If you look at the Friday auction, this is a sharp rejection near 5290 which is an important level for me.
Due to this reason, 5270 will be my key level this week.
Scenario 1: I think as long as 5270 holds on the week, we may be headed higher to test 5330-5347. We are now around 5327 on the June Emini.
Scenario 2: The bears will need to take out 5270 and remain below it for a further raid into 5210.
As a side note, I have received some feedback that since there are two scenarios, it means I am neither bullish nor bearish and I will be right in both scenarios.
I am not sure how to address this interesting comment, but I will try- if I am an experienced trader and I am reading the above 2 scenarios, to me it is crystal clear that Tic is saying 5270 is the support, if tested for a move into 5330s. As an experienced trader then I see that Tic is saying if we close below 5270 then this bullish bias is voided. If this happens, then 5270 may become resistance.
The only way I could be clearer is if I only shared one scenario. When you share only one scenario it offers some sense of security to newer traders, I assume. But that can be a fake sense of security. Having only one scenario means I am certain what the market will do next. I am not. Being certain means you know 100% what the market will do next and that is really silly to think in those terms. We need more scenarios to be prepared, not less.
Other things on my radar
GME
GME was a stellar call by me here in the Substack when I called the short squeeze in March 4th newsletter when it was 12 dollars.
Along the way I also shared several important updates -
Avoiding FOMO at $70. Before it falls to $30.
Support at $33 before moves to $42.
And recently resistance at $40 before it was cut in half over Thursday and Friday trading days.
Look this is a 5-6 billion dollar company that has probably led to tens of billions in losses for both retail and institutional traders. At the same time, it has made profits also for savvy traders.
These short squeezes have wave like behaviors. A lot of folks may be thinking it is the retail traders doing all this havoc on institutional traders. I beg to differ. Retail makes very little impact on overall scheme of things. It is the institutions versus other institutions. Based on my interaction with retail crowd, I think retail is not much interested or active in GME at the moment. Which means they did not cause the short squeeze at the first place. Which means they have little to no role to play in next week or so of GME action.
So, I think if $20 holds (it is $22), we could retest that 32-33 area on GME.
Some one super new to trading will instead like to read this above statement rephrased as “GME will now trade 33 dollars. To the moon. All in!” :) ! It is simply not gonna happen. This is not how any of this works. You have Reddit for such 100% guaranteed insights.
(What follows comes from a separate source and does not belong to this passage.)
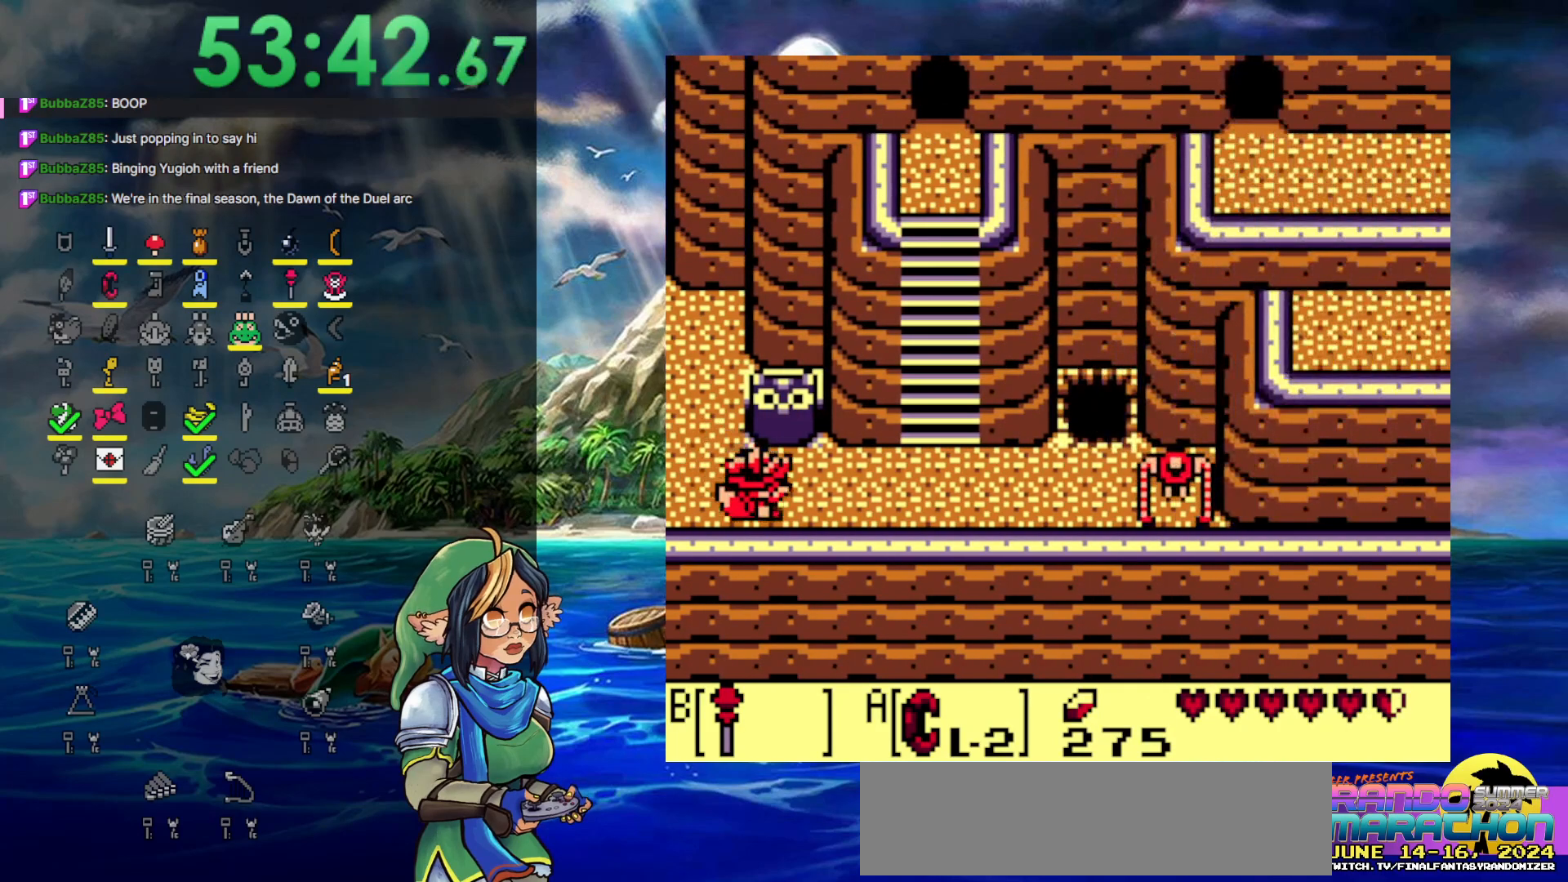
{"buttons": ["DPAD_LEFT"], "events": [[17, "DPAD_DOWN", "up"], [200, "B", "down"], [317, "DPAD_RIGHT", "up"], [383, "B", "up"], [500, "DPAD_LEFT", "down"]]}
Sorry to disappoint anyone expecting certainty in a fundamentally uncertain environment ;).
However, ultimately if GME begins to find acceptance above 32-33, I believe this stock could run higher above $40.
TSLA
You cannot talk about MEME frenzy like AMC, FFIE and GME without talking about TSLA.
Tesla is the Biggest Meme of them all. It is the Mother of all Memes.
It has had a roller coaster ride in last few weeks and is now trading near 175.
My Line in Sand on TSLA is 170. I think as long as see 170 hold, this is headed higher into 190-195 area. If the Meme frenzy takes hold again in next week or two, I think TSLA option IV is quite underrated at the moment. As these IVs are repriced, this could lead to an increase in price of underlying calls in TSLA.
ZIM
ZIM is another candidate for “meme frenzy”. It is now 18 dollars or so. I think 16 dollar level is important on ZIM. If 16 holds, I see ZIM trade into 20 and a Daily close above 20 could lead to a test of 22-24 on this name.
This is it for now. Have a great week ahead!